• Directive
Nothing but the lines from the one containing "Daerah (Pemda) masing-masing, baik" through the one containing "Proposal bantuan itu", both included, should be given again, each exactly as written below.

• Available data
====

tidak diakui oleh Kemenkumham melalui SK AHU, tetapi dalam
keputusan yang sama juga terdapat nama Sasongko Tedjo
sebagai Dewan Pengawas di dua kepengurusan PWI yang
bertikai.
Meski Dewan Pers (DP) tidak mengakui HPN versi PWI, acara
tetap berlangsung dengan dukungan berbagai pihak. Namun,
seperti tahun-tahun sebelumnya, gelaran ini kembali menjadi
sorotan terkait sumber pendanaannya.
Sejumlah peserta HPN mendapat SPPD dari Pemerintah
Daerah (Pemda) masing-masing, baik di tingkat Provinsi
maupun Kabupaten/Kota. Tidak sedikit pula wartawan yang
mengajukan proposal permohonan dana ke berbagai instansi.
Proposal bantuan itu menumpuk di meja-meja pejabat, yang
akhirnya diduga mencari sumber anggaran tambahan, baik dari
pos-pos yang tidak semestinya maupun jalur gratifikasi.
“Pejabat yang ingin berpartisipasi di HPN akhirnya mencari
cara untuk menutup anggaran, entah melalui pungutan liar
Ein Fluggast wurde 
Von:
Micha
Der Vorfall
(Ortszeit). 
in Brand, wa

====

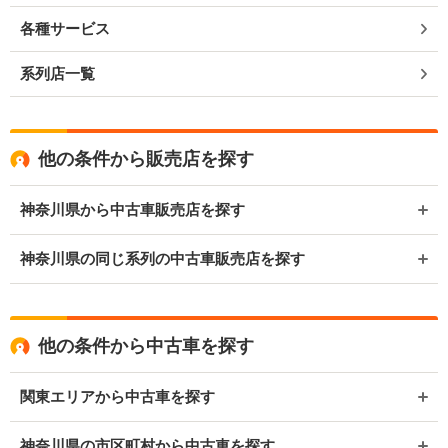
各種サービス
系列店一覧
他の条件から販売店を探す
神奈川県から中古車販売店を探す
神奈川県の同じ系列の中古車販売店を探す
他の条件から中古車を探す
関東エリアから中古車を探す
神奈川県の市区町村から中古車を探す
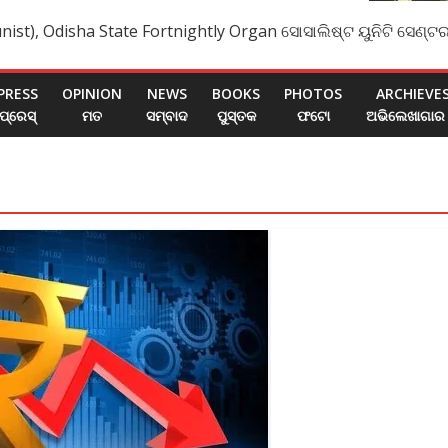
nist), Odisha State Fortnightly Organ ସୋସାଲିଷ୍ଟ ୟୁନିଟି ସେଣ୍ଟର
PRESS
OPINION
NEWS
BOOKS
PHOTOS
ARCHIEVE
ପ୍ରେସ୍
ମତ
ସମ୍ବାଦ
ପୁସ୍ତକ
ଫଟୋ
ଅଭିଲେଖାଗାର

====

• Answer to this problem
Daerah (Pemda) masing-masing, baik di tingkat Provinsi
maupun Kabupaten/Kota. Tidak sedikit pula wartawan yang
mengajukan proposal permohonan dana ke berbagai instansi.
Proposal bantuan itu menumpuk di meja-meja pejabat, yang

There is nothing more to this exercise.